Perhaps I was. I didn't need to ask him how he'd graduated from college -- a good one
-- with that (perceived) incapacity, because I knew that his parents
and school administrators had basically absolved him of having to do
anything for himself. I did, however, ask him how he would ever hold down a job if he couldn't handle a task as rudimentary as that one. All those accommodations had really set him up for failure. It was depressing. At what point are these accommodations exacerbating learning disabilities, and creating life disabiltities? Consider the accommodations that Shellenbarger recommends employers make available for this influx of learning disabled millennials:
- tape recorders to record or dictate information
- frequent short breaks
- quiet workspace
- specific filing or organizational systems
- varied presentation methods during training
The one that I find most unrealistic is the fourth -- since when is it the boss's job to keep an employee organized? Even the article, which is very pro-accommodations, quotes a Disabilities Act lawyer about employees who "have an undue sense of entitlement":
Attorney Patricia H. Latham of Washington, D.C., tells of a client with ADD who kept arriving to work late. "They're angry with me, and I don't think they should be, because that's part of my problem," the woman said and asked Ms. Latham to write her bosses a letter. Ms. Latham refused, telling the woman, "your employer doesn't have to put up with your being late to work."

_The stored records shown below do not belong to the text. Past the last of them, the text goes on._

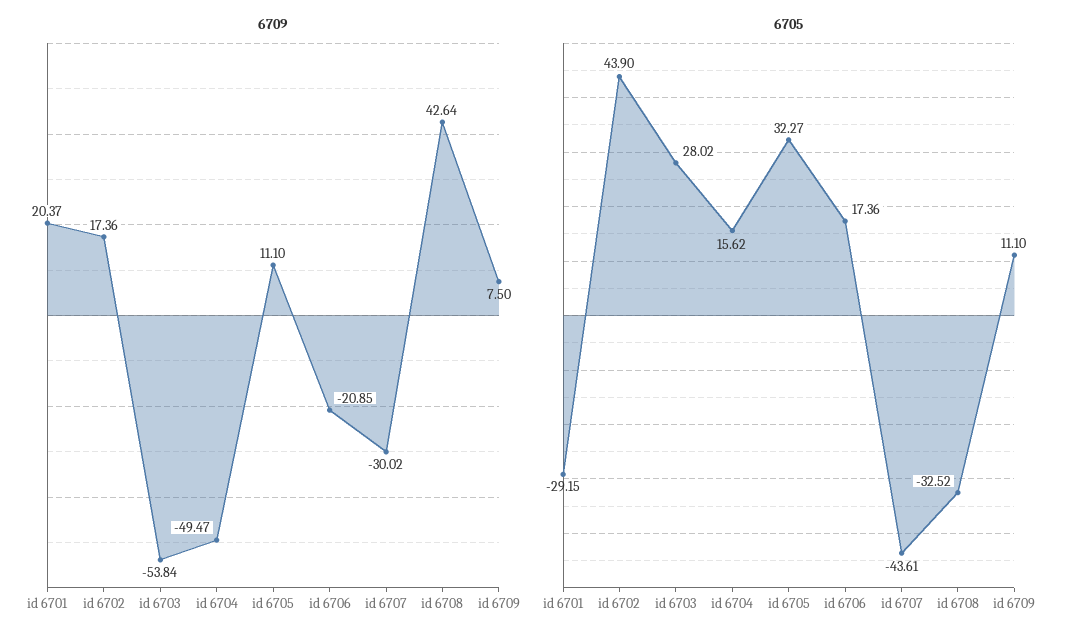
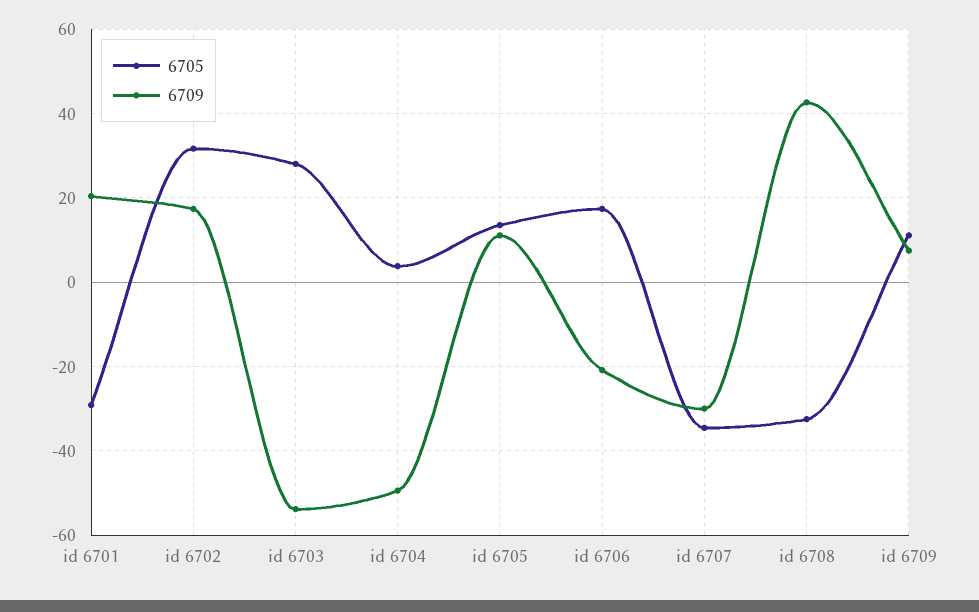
6705, id 6702: 43.9 -> 32
6705, id 6704: 15.62 -> 4
6705, id 6705: 32.27 -> 14
6705, id 6707: -43.61 -> -34

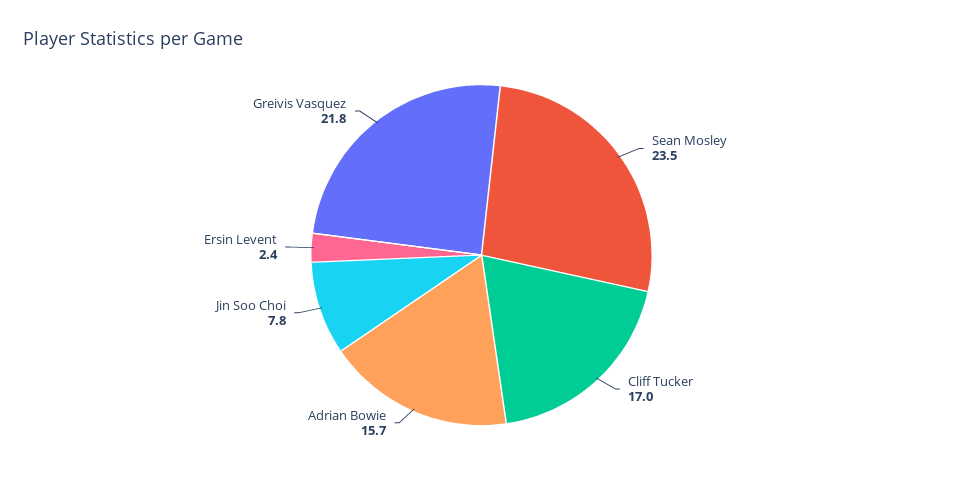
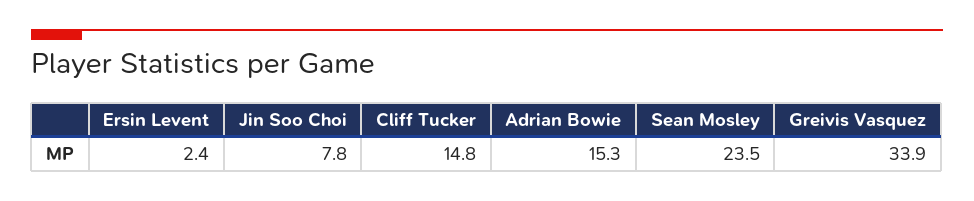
Cliff Tucker: 17 -> 14.8
Adrian Bowie: 15.7 -> 15.3
Greivis Vasquez: 21.8 -> 33.9

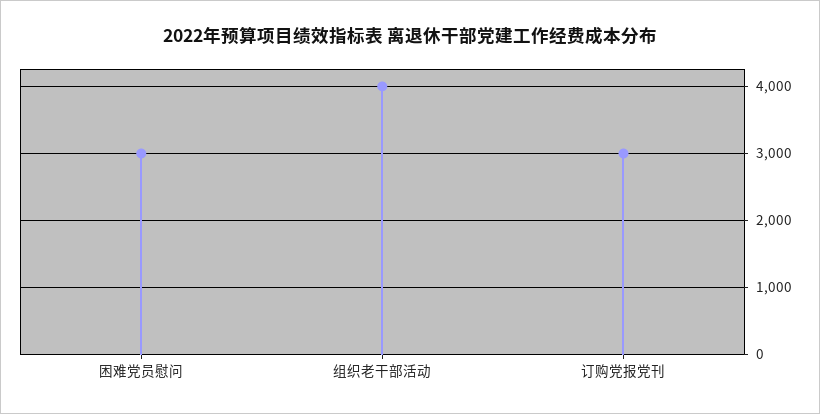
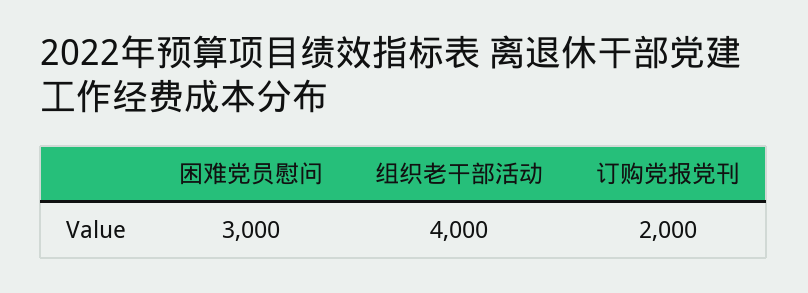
订购党报党刊: 3000 -> 2000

There's no question in my mind that colleges and the parents of Gen Y feed that completely bonkers sense of entitlement and incapability. Could there possibly be a worse way to prepare college students for the working world?

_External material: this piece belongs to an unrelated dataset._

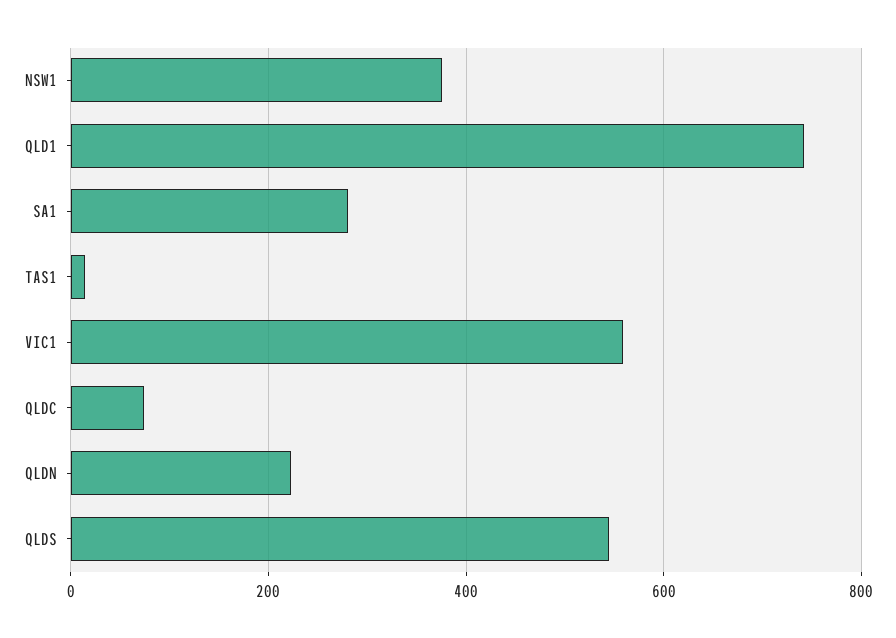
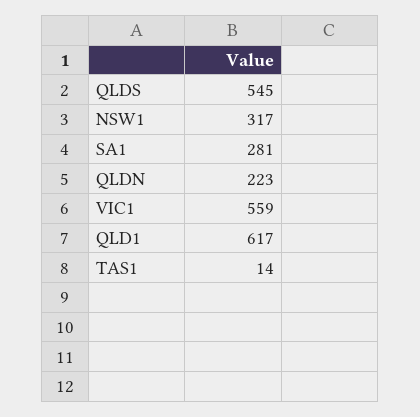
NSW1: 380 -> 317
QLD1: 740 -> 617
QLDC: 80 -> none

The article also made me ponder the number of people who manage to wrangle learning disability diagnoses to secure accommodations on their standardized admissions tests. I know for a fact that some people game the system, and somewhere licensed professionals all sign off on this stuff, which makes it awfully hard to tell applicants, "that's bad -- don't do it." Interestingly, after being sued under the Americans with Disabilities Act, the makers of the GMAT exam no longer indicate on their score reports whether the test taker has been accommodated. LSAT score reports still do, but surely some litigious applicant (or more likely the applicant's parent) is putting a stop to that as I type.